Moments ago, associate solitary reporters Keith Coleman and Kendall Craft, MD, spoke with Trump’s Health and Human Services Secretary, Alex Azar (you know, the guy who came from Eli Lilly); and Trump’s Secretary of Housing and Urban Development, neurosurgeon Dr. Ben Carson; and previously muzzled Dr. Anthony Fauci (https://www.politico.com/news/2020/03/08/health-officials-coronavirus-elderly-sick-risk-123889), to ask each of them how Trump is going to deal in a helpful way with COVID-19.

 

Secretary Azar was president of the U.S. Division of Eli Lilly and Company, a big pharmaceutical drug company that Bernie doesn’t like.

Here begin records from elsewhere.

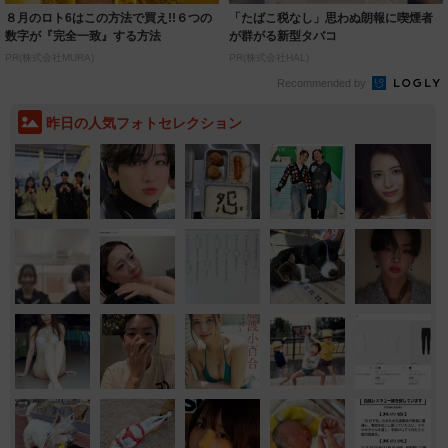
８月のロト6はこの方法で買え!!６つの
「たばこ税なし」思わぬ朗報に喫煙者
数字が『完全一致』する方法
が群がる新型タバコ
PR(株式会社MURA)
PR(株式会社HAL)
Recommended by
昨日の人気フォトセレクション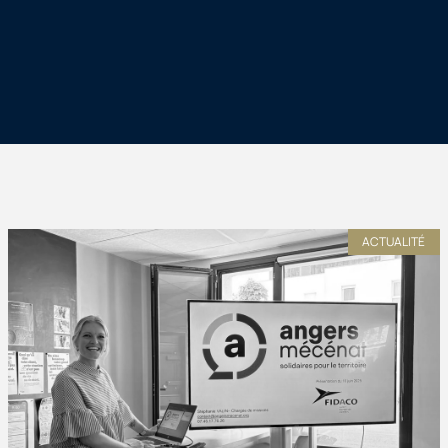
ACTUALITÉ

Azar was also a member of the board of directors of Biotechnology Innovation Organization, a pharmaceutical lobby.

 

Bernie (and he's not the only one, by far) doesn't like pharmaceutical lobbies.

 

Bernie doesn’t like lobbyists, but Bernie does know that the word “lobbyist” comes from the Lobby at the Willard Hotel, a prestigious hotel in the District of Columbia between the White House and Trump International Hotel — a hotel which has received many many dollars paid by foreigners (among others) who know that by staying there, they’ll be pleasing Trump.

 

The most unpopular Senator in Washington is Ted Cruz (TP-Texas), but he’s back in the Lone Star State now, because he shook hands with a person who was COVID-19-infected at the annual Conservative Political Action Conference (CPAC), which was recently held in National Harbor, Maryland — and, to Ted’s credit, he’s self-quarantined in Texas — only what we don’t know is how many people Cruz may have favored with COVID-19 in somebody’s aircraft that took him home (https://www.cnn.com/2020/03/08/politics/ted-cruz-coronavirus-cpac/index.html).

 

On Tuesday, Bernie and Uncle Joe Biden will be going mano a mano in Michigan, which holds its presidential primary then. Bernie’s in Michigan now, and, at last report, Uncle Joe’s in Mississippi, but no doubt he’ll be in Michigan very soon.

 

We'll be sending associate solitary reporter Coleman to Michigan Tuesday evening to let us know whether Bernie or Uncle Joe prevails there.